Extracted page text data
◆ ◆ ◆ ◆
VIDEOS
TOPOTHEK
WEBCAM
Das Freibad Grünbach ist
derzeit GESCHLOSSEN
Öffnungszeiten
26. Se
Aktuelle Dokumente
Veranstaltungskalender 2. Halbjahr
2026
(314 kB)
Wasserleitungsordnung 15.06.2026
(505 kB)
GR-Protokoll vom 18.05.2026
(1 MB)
◆ ◆ ◆ ◆
To do
All entries shown above should be duplicated without a single difference.

Answer section
VIDEOS
TOPOTHEK
WEBCAM
Das Freibad Grünbach ist
derzeit GESCHLOSSEN
Öffnungszeiten
26. Se
Aktuelle Dokumente
Veranstaltungskalender 2. Halbjahr
2026
(314 kB)
Wasserleitungsordnung 15.06.2026
(505 kB)
GR-Protokoll vom 18.05.2026
(1 MB)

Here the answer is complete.